Request: Return the lines from the start of the data through the line with "Roque Benavides, Carlos". Include both of those lines and no others.

Stored items:
*** Block opens ***
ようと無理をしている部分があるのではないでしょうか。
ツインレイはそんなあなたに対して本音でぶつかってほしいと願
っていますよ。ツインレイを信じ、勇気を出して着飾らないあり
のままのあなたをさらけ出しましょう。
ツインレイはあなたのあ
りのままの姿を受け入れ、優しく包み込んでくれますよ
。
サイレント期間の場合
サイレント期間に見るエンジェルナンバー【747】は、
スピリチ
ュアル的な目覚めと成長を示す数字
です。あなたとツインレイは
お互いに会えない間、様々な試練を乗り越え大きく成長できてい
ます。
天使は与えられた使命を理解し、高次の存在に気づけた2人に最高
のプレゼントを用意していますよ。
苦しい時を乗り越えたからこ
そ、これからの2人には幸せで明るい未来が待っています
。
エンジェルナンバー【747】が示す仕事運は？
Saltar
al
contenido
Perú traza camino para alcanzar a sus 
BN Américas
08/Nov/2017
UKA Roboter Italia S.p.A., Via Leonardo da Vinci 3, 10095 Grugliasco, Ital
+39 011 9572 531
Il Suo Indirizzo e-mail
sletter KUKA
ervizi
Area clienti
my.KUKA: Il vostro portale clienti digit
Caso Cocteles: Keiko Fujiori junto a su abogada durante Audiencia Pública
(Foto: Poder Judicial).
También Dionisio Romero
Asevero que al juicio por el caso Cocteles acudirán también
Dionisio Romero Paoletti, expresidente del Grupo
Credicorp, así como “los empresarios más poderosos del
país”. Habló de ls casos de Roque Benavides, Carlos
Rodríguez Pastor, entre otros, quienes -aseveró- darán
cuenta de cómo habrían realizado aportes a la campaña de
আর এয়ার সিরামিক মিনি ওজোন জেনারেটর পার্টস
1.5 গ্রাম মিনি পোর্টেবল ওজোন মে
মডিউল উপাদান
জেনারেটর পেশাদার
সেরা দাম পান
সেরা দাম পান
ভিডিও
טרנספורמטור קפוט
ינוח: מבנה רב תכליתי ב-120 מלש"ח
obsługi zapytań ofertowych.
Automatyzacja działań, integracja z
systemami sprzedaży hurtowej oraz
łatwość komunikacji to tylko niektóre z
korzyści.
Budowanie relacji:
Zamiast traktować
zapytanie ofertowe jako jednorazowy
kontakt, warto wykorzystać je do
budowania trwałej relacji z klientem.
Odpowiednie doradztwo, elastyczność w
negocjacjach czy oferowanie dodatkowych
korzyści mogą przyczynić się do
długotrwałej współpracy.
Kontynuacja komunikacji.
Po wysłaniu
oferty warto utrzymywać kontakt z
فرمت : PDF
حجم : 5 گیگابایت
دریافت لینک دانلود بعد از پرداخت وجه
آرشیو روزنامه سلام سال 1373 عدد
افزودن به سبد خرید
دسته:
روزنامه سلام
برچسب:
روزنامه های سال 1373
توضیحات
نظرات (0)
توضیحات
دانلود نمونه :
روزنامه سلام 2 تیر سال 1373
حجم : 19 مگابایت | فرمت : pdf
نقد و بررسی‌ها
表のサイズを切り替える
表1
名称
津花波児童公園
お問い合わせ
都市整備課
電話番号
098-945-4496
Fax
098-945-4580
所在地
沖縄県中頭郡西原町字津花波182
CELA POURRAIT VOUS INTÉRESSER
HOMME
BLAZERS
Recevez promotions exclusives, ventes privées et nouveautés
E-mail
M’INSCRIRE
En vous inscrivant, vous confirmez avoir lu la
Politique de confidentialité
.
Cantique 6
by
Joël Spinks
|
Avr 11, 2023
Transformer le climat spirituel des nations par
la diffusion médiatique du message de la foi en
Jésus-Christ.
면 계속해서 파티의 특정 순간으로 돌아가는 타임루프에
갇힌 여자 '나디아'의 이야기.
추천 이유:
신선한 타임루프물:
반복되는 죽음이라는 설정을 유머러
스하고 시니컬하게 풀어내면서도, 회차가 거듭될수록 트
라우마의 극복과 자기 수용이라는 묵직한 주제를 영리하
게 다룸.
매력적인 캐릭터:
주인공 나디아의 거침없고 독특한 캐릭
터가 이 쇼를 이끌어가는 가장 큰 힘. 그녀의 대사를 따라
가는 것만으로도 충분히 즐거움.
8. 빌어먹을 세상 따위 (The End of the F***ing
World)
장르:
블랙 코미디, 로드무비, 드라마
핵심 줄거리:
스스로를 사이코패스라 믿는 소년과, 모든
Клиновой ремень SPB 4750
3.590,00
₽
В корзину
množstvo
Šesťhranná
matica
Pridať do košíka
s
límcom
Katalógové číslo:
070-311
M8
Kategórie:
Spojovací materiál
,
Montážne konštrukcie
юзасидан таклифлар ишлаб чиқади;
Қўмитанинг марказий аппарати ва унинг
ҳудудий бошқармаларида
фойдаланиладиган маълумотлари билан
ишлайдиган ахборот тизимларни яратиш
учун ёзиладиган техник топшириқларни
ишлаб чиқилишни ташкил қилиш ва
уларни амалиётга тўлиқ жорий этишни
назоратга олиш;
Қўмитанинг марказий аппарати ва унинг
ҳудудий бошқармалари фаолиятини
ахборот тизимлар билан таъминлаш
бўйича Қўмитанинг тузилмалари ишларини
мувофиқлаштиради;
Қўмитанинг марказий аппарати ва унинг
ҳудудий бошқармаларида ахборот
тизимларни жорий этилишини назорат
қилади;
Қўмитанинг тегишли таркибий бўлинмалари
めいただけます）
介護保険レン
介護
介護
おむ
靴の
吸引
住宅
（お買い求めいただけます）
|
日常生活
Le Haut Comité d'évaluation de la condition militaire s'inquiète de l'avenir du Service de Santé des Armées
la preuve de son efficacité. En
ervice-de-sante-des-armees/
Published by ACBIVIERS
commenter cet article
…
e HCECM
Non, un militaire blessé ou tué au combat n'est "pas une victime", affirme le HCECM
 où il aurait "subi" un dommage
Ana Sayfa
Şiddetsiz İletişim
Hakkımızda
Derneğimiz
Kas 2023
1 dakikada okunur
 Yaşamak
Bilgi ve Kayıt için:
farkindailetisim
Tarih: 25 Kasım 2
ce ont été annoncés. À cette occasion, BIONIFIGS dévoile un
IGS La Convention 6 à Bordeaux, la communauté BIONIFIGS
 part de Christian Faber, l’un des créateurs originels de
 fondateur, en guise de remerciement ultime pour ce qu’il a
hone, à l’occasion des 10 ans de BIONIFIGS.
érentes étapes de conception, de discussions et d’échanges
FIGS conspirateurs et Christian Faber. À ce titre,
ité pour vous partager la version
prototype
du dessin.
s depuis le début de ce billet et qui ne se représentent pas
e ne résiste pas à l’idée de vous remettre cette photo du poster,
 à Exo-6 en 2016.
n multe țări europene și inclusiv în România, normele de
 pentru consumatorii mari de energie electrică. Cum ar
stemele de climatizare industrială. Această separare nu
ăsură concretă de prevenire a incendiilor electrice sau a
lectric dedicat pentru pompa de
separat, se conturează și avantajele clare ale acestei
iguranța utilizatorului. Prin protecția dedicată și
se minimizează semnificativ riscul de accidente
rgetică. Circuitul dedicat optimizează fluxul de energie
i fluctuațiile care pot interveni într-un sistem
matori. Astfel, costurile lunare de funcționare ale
*** Block closes ***
Output of the task:
ようと無理をしている部分があるのではないでしょうか。
ツインレイはそんなあなたに対して本音でぶつかってほしいと願
っていますよ。ツインレイを信じ、勇気を出して着飾らないあり
のままのあなたをさらけ出しましょう。
ツインレイはあなたのあ
りのままの姿を受け入れ、優しく包み込んでくれますよ
。
サイレント期間の場合
サイレント期間に見るエンジェルナンバー【747】は、
スピリチ
ュアル的な目覚めと成長を示す数字
です。あなたとツインレイは
お互いに会えない間、様々な試練を乗り越え大きく成長できてい
ます。
天使は与えられた使命を理解し、高次の存在に気づけた2人に最高
のプレゼントを用意していますよ。
苦しい時を乗り越えたからこ
そ、これからの2人には幸せで明るい未来が待っています
。
エンジェルナンバー【747】が示す仕事運は？
Saltar
al
contenido
Perú traza camino para alcanzar a sus 
BN Américas
08/Nov/2017
UKA Roboter Italia S.p.A., Via Leonardo da Vinci 3, 10095 Grugliasco, Ital
+39 011 9572 531
Il Suo Indirizzo e-mail
sletter KUKA
ervizi
Area clienti
my.KUKA: Il vostro portale clienti digit
Caso Cocteles: Keiko Fujiori junto a su abogada durante Audiencia Pública
(Foto: Poder Judicial).
También Dionisio Romero
Asevero que al juicio por el caso Cocteles acudirán también
Dionisio Romero Paoletti, expresidente del Grupo
Credicorp, así como “los empresarios más poderosos del
país”. Habló de ls casos de Roque Benavides, Carlos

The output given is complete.